» **Work task**: Copy out the records below word for word, leaving out the pictures.

» **Data**:
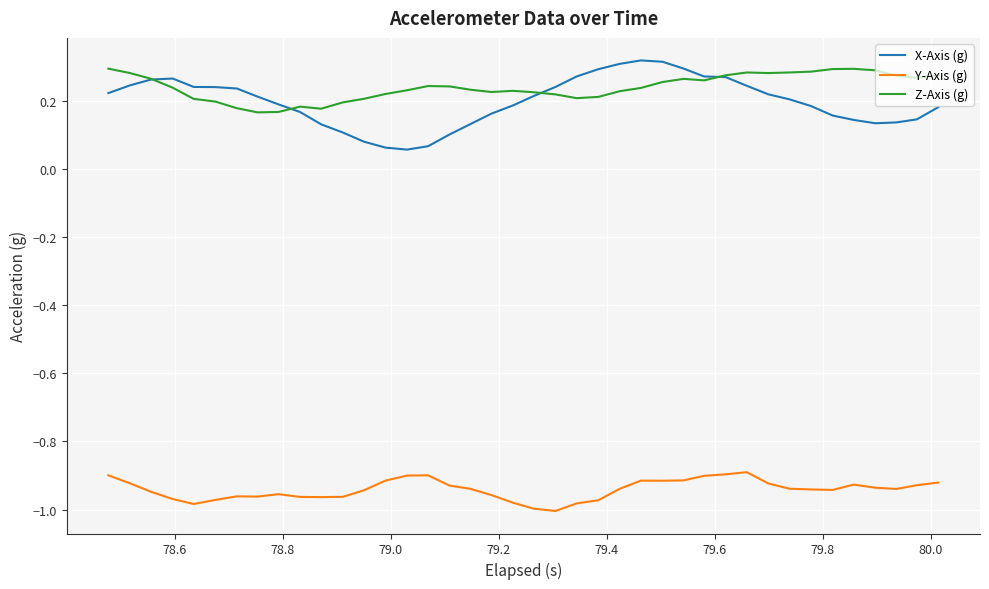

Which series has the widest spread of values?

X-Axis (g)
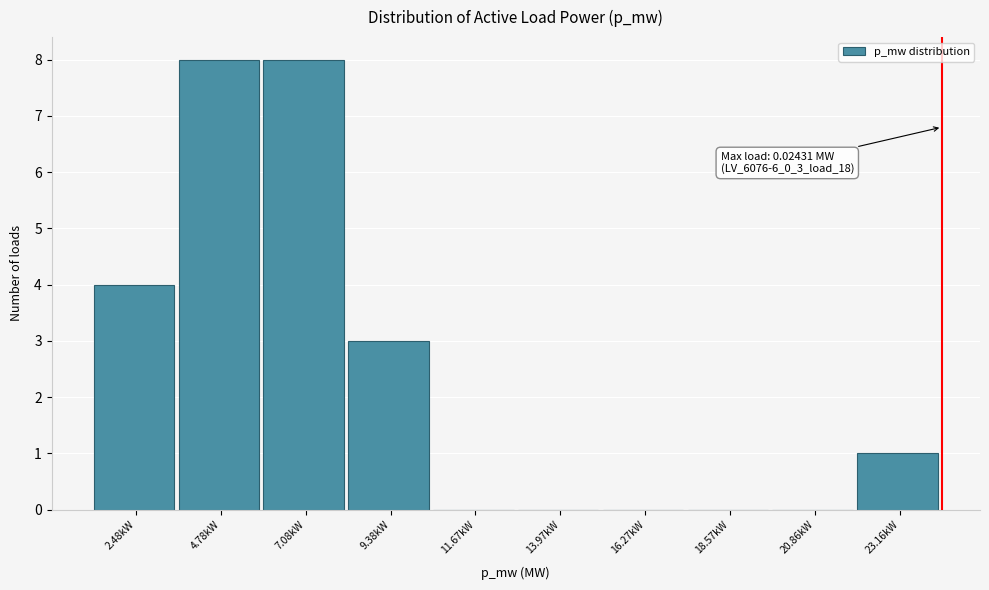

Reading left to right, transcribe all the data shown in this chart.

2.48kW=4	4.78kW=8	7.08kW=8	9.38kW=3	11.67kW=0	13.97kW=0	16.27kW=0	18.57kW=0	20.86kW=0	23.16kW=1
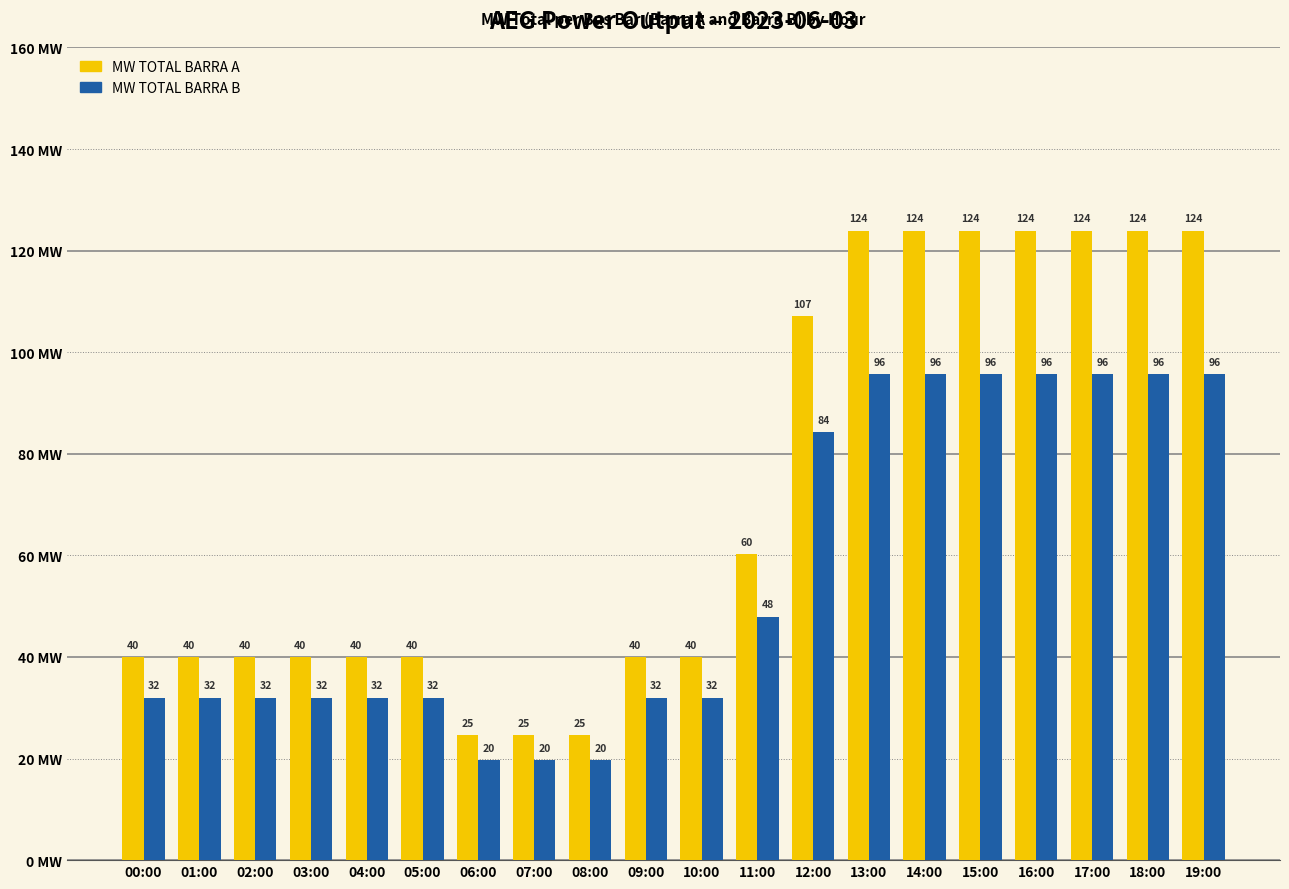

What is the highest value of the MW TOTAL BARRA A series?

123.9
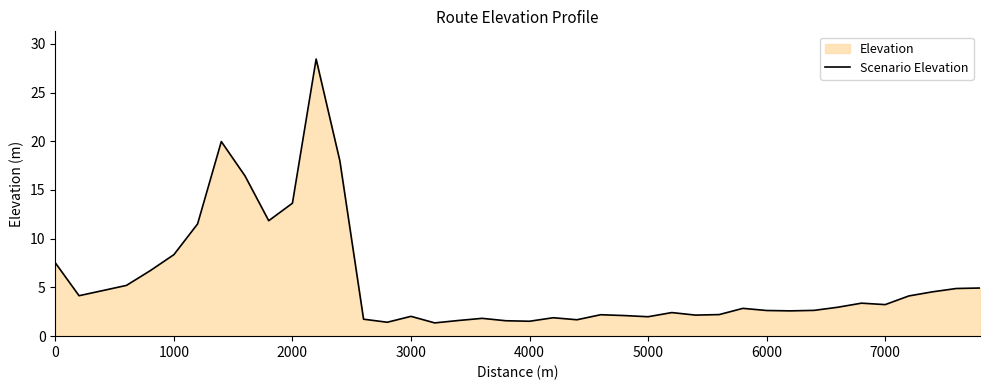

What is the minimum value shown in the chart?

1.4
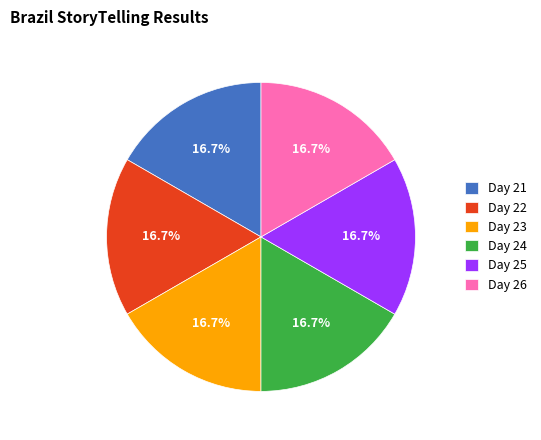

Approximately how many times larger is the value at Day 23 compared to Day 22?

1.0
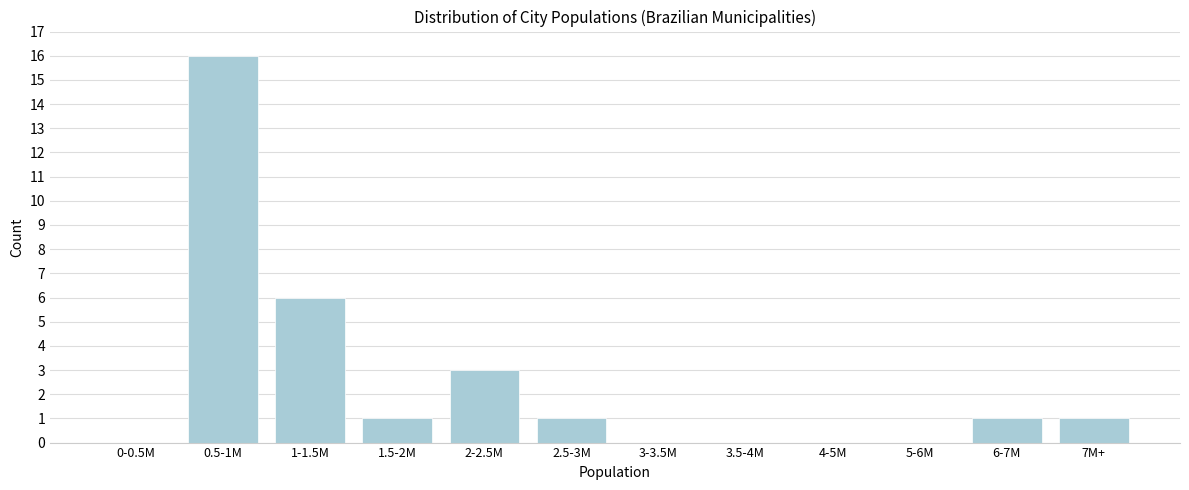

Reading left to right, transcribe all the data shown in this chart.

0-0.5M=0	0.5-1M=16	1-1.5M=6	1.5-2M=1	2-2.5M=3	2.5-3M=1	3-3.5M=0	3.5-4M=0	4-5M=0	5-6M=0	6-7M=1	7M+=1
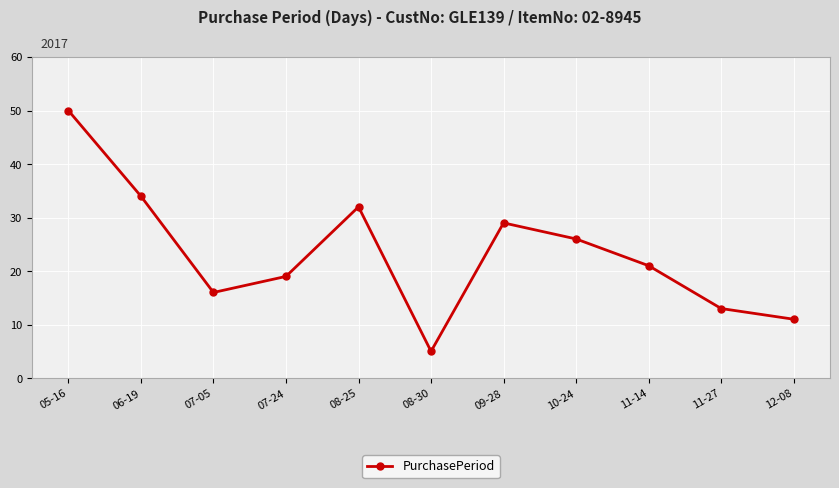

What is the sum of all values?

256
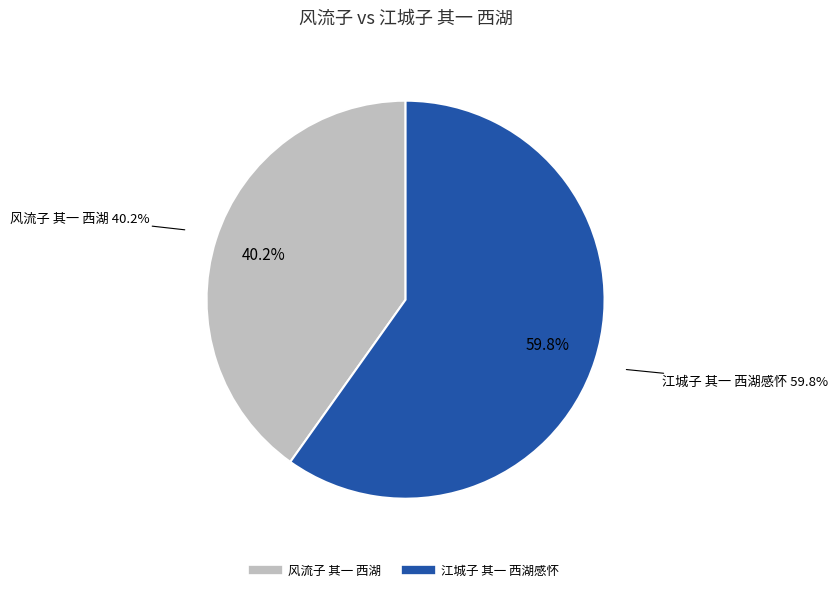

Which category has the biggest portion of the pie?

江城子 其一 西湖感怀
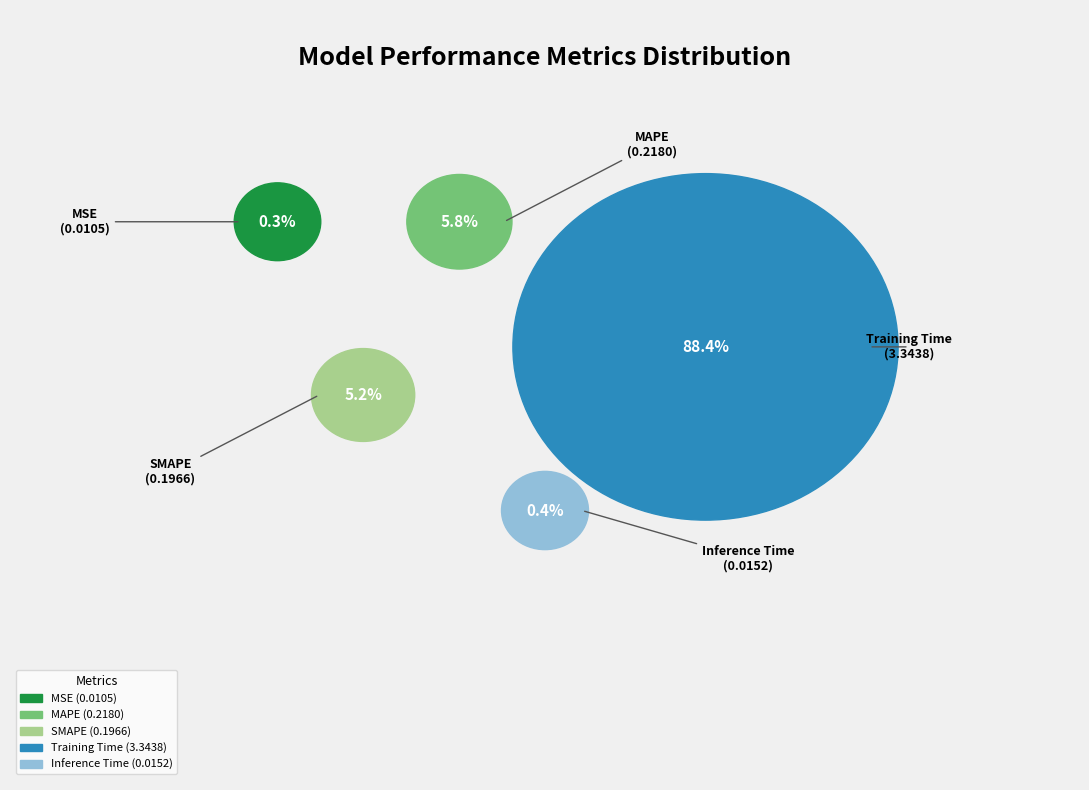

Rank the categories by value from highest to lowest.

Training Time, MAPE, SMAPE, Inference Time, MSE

» **Solution to the exercise**:
Which series has the widest spread of values?

X-Axis (g)

Reading left to right, transcribe all the data shown in this chart.

2.48kW=4	4.78kW=8	7.08kW=8	9.38kW=3	11.67kW=0	13.97kW=0	16.27kW=0	18.57kW=0	20.86kW=0	23.16kW=1

What is the highest value of the MW TOTAL BARRA A series?

123.9

What is the minimum value shown in the chart?

1.4

Approximately how many times larger is the value at Day 23 compared to Day 22?

1.0

Reading left to right, transcribe all the data shown in this chart.

0-0.5M=0	0.5-1M=16	1-1.5M=6	1.5-2M=1	2-2.5M=3	2.5-3M=1	3-3.5M=0	3.5-4M=0	4-5M=0	5-6M=0	6-7M=1	7M+=1

What is the sum of all values?

256

Which category has the biggest portion of the pie?

江城子 其一 西湖感怀

Rank the categories by value from highest to lowest.

Training Time, MAPE, SMAPE, Inference Time, MSE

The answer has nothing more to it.